In Bank of Marin v. England (1966), 385 U.S. 99, 87 S. Ct. 274, another case cited by appellant, the United States Supreme Court applied equitable principles to hold that payment by a drawee bank of bankrupt depositor's checks after the date of filing of a voluntary petition for bankruptcy was not a transfer within the meaning of former Section 110(d)(5), Title 11, U.S. Code, and the bank was not liable to the trustee for the amount of checks paid, when at the time of payment the bank had no knowledge or notice of the bankruptcy proceeding. The Supreme Court noted that the payee could be liable for payment if he received a voidable preference or other voidable transfer. The Supreme Court decision only briefly mentions the possible application of the negotiability proviso, and because the payee had previously settled with the trustee before the appeal the Supreme Court never discussed whether the payee was a holder in due course or whether requiring the payee to disgorge the proceeds of the check would impair the negotiability of the checks.
In Rice v. Alpha Financial Group (C.A.9, 1987), 83 B.R. 8, a case not cited by the parties, the Ninth Circuit Court of Appeals looked at the amendments to the Bankruptcy Code and determined that the deletion of protection for holders of negotiable instruments was an intended modification of prior law. Therefore, the current Bankruptcy Code, Section 549, Title 11, U.S. Code, did not afford any protection to holders in due course of negotiable instruments, particularly in light of the deletion of the provision that "nothing in this title shall impair the negotiability of currency or negotiable instruments."

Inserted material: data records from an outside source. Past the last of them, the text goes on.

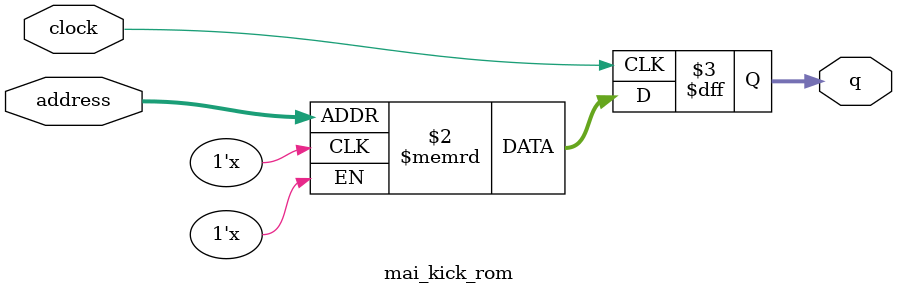
<source format=sv>
module mai_kick_rom (
	input logic clock,
	input logic [15:0] address,
	output logic [3:0] q
);

logic [3:0] memory [0:62719] /* synthesis ram_init_file = "./mai_kick/mai_kick.COE" */;

always_ff @ (posedge clock) begin
	q <= memory[address];
end

endmodule

</source>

In light of these cases, if we are to derive any meaning from federal bankruptcy law in interpreting R.C. 3903.27(C) we find that it actually supports appellees' interpretation. Requiring a payee who is a holder in due course to disgorge the proceeds of checks that were issued before an order of rehabilitation was entered would impair the negotiability of a negotiable instrument. On these facts, the rehabilitator's action to have the transaction declared invalid, does not overcome appellees' status as holders in due course.
Based on the foregoing, we overrule appellant's assignment of error and affirm the judgment of the Franklin County Court of Common Pleas.
Judgment affirmed.
TYACK, P.J., and DESHLER, J., concur.